SOURCE RECORDS:
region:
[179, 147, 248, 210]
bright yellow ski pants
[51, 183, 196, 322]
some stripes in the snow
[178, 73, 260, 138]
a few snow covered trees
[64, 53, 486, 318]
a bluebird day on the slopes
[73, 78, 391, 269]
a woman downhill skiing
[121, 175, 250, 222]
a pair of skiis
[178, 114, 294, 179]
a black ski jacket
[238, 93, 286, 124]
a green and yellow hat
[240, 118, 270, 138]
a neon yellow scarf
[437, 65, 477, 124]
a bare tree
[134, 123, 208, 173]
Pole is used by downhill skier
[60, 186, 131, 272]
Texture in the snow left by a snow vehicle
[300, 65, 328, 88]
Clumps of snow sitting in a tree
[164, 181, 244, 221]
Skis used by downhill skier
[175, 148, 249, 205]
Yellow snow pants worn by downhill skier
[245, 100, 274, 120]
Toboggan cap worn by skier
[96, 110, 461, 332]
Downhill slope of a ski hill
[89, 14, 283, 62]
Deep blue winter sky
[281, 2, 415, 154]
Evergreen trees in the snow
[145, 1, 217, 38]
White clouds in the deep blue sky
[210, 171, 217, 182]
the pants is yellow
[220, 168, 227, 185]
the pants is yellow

==

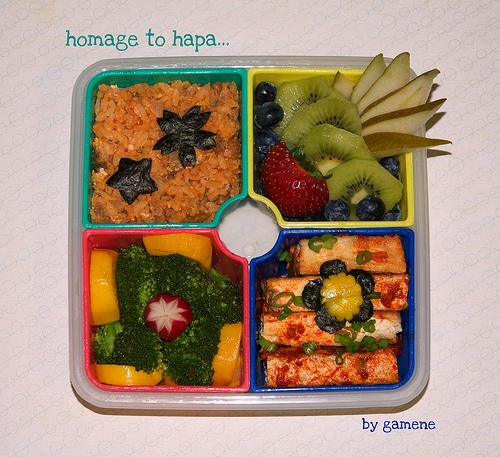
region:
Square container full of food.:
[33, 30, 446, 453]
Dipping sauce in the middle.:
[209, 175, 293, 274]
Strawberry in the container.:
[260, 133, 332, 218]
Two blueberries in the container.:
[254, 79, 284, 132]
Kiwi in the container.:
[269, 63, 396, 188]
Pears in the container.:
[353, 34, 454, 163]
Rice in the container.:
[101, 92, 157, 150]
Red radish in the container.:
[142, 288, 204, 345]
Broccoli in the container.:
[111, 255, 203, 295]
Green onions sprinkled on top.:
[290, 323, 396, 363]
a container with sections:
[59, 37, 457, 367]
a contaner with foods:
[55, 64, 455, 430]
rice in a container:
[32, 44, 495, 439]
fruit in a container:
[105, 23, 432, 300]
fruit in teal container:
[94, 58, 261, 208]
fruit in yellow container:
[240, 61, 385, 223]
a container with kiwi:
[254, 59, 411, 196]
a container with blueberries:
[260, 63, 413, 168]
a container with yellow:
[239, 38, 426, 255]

WHAT YOU SHOULD DO: Copy the material from the line holding "[178, 114, 294, 179]" through the line holding "Texture in the snow left by a snow vehicle", inclusive, changing "134" to "143" and leaving everything else unchanged.

THE OUTPUT:
[178, 114, 294, 179]
a black ski jacket
[238, 93, 286, 124]
a green and yellow hat
[240, 118, 270, 138]
a neon yellow scarf
[437, 65, 477, 124]
a bare tree
[143, 123, 208, 173]
Pole is used by downhill skier
[60, 186, 131, 272]
Texture in the snow left by a snow vehicle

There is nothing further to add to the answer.